▶ Exercise goal
Copy the passage of the jet noise article between "Daniel Bodony, University" and "Bodony remembers fondly.", inclusive.

# START OF Article

News Release

The science of jet noise

Grant and Award Announcement

University of Texas at Austin, Texas Advanced Computing Center

Daniel Bodony, University of Texas at Austin, Texas Advanced Computing Center

image: Dr. Daniel Bodony, the Blue Waters Associate Professor in Aerospace Engineering at the University of Illinois at Urbana-Champaign (UIUC), is looking into the science surrounding the aeroacoustics of jet engines and researching how to make them quieter. view more 

Credit: the University of Illinois at Urbana-Champaign

Daniel Bodony's love of science began with a love of airplanes. He worked for one of his dad's colleagues on the weekends who had an airplane. "I would mow his grass and he would let me fly," Bodony remembers fondly.

Those early boyhood days fueled the fire for Bodony as he committed himself to a career as a military pilot but, at that time, a pilot who wore glasses was not allowed. Taking that in stride, Bodony decided he would instead design airplanes, only to experience another shift in his early career.

"When I got to college and started to design airplanes I realized that I liked the science behind the design more than I liked the design itself," he said.

Bodony, the Blue Waters Associate Professor in Aerospace Engineering at the University of Illinois at Urbana-Champaign (UIUC), is looking into the science surrounding the aeroacoustics of jet engines and researching how to make them quieter.

# END OF Article
# START OF Data lines

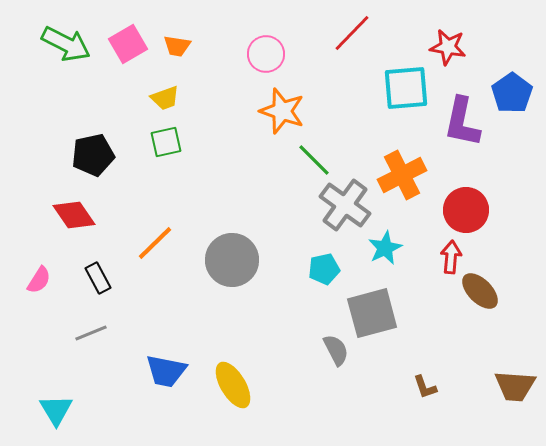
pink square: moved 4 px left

# END OF Data lines
# START OF Data lines

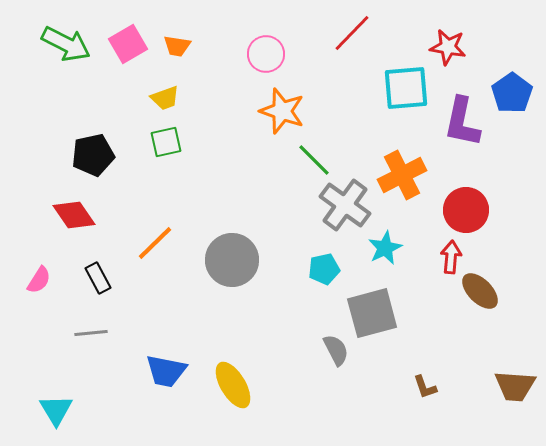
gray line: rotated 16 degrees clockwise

# END OF Data lines
# START OF Data lines

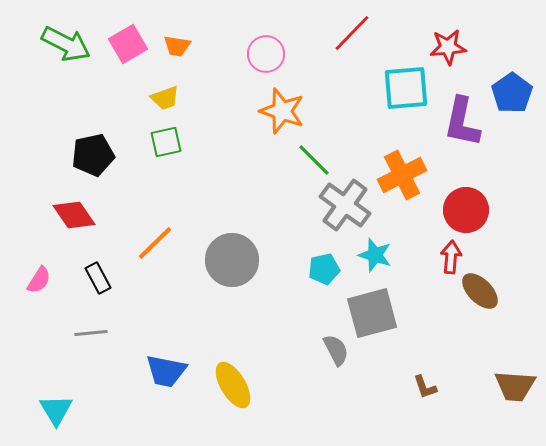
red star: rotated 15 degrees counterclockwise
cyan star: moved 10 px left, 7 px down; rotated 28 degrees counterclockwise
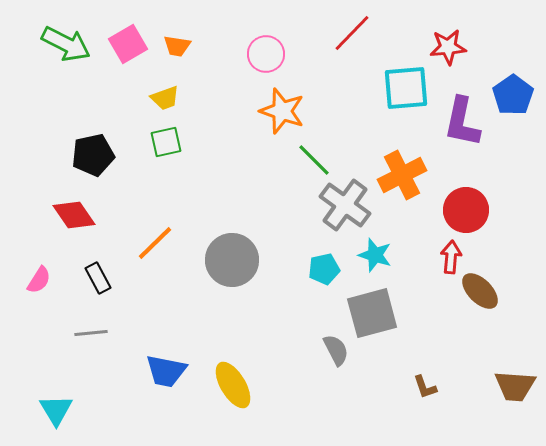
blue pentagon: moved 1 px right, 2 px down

# END OF Data lines

▶ Solution for this problem
Daniel Bodony, University of Texas at Austin, Texas Advanced Computing Center

image: Dr. Daniel Bodony, the Blue Waters Associate Professor in Aerospace Engineering at the University of Illinois at Urbana-Champaign (UIUC), is looking into the science surrounding the aeroacoustics of jet engines and researching how to make them quieter. view more 

Credit: the University of Illinois at Urbana-Champaign

Daniel Bodony's love of science began with a love of airplanes. He worked for one of his dad's colleagues on the weekends who had an airplane. "I would mow his grass and he would let me fly," Bodony remembers fondly.